Thursday, 24 June 2010

Big rise in the number of Australia's mega-rich

Big rise in the number of Australia's mega-rich

June 24, 2010

AUSTRALIA'S mega-rich are shunning the real estate market for equities, believing property prices are too high and no longer have much bang for buck, a study shows.

The World Wealth Report, released by Capgemini and Merrill Lynch yesterday, revealed that the number of millionaires in Australia surged by 34.4 per cent last year to 174,000, with most recouping losses sustained in the financial crisis.

And the combined wealth of high-net-worth individuals in the Asia-Pacific region climbed 30.9 per cent to $9.7 trillion, overtaking Europe for the first time, which was $9.5 trillion.

The shift in rankings came because gains in Europe, while sizeable, were far less than those in the Asia-Pacific region, which saw continued robust growth in both economic and market drivers of wealth, the report said.

Merrill Lynch senior vice-president for investments Peter Opie said high-net-worth individuals, defined in the report as people holding investable assets of more than $US1 million ($A1.14 million), were putting money back into the sharemarket rather than property.

''Real estate is forecast to be a big loser,'' Mr Opie said.

''In Australia there is a concern that property valuation is too high.

''The equity markets had a big hit in 2008 and early 2009 and then people came back … because they were cheap again. Whereas perhaps with real estate you did not see as great a degree of movement down and therefore a greater degree of interest from investors.''

The report forecast that equity markets would account for 35 per cent of millionaire assets in the Asia-Pacific region by next year - an increase of 6 percentage points on last year - while real estate would drop from 18 per cent to 14 per cent.

Mr Opie said it was difficult to gauge what impact the forecast change in asset base would have on the real estate sector, particularly large-scale commercial projects.

''It's probably going to have an impact, sure,'' he said.

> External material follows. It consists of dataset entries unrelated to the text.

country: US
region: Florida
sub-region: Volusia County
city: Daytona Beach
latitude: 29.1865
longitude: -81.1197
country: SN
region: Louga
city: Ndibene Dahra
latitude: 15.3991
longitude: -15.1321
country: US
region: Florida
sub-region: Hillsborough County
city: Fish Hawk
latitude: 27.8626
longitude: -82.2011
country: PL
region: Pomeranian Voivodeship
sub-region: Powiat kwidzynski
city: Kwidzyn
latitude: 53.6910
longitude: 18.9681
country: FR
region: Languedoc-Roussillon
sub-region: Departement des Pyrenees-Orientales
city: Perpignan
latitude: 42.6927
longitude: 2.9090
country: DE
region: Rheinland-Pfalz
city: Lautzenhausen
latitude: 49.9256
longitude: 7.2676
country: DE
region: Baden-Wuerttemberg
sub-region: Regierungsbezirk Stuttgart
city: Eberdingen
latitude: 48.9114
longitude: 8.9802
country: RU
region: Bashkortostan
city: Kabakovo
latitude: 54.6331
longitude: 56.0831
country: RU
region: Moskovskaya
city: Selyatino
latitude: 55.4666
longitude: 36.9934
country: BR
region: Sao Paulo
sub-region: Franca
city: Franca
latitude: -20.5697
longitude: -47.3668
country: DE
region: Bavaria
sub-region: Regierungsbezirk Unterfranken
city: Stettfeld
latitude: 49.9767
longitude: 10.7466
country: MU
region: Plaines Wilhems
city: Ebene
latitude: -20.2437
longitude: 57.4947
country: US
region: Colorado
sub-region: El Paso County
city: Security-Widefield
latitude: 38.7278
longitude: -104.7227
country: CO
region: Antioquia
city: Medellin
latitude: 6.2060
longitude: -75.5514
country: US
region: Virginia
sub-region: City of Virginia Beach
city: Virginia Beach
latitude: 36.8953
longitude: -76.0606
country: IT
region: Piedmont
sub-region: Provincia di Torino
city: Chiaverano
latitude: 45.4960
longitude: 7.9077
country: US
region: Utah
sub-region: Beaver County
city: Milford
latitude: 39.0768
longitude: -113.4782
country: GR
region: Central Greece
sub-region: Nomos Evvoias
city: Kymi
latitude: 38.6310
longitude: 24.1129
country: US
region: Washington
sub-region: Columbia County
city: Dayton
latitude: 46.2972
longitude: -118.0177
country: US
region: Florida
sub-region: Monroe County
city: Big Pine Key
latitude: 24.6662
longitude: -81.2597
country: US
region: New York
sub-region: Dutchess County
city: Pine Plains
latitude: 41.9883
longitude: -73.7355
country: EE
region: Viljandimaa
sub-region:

''But I'm probably not able to answer the question to the extent that the millionaire investors drive residential, commercial and industrial real estate. Much of that is held at the institutional level.''

The rich-list surge catapulted Australia to No. 10 for the number of millionaires after slipping to No. 11 in 2008.

The average individual worth was $2.99 million.

The US, Japan and Germany head the list, having 2.8 million, 1.65 million and 861,000 millionaires respectively.

Worldwide, the wealthy have nearly recouped the losses of 2008 and total assets are approaching levels last seen in 2007, before a US housing crisis triggered the global recession.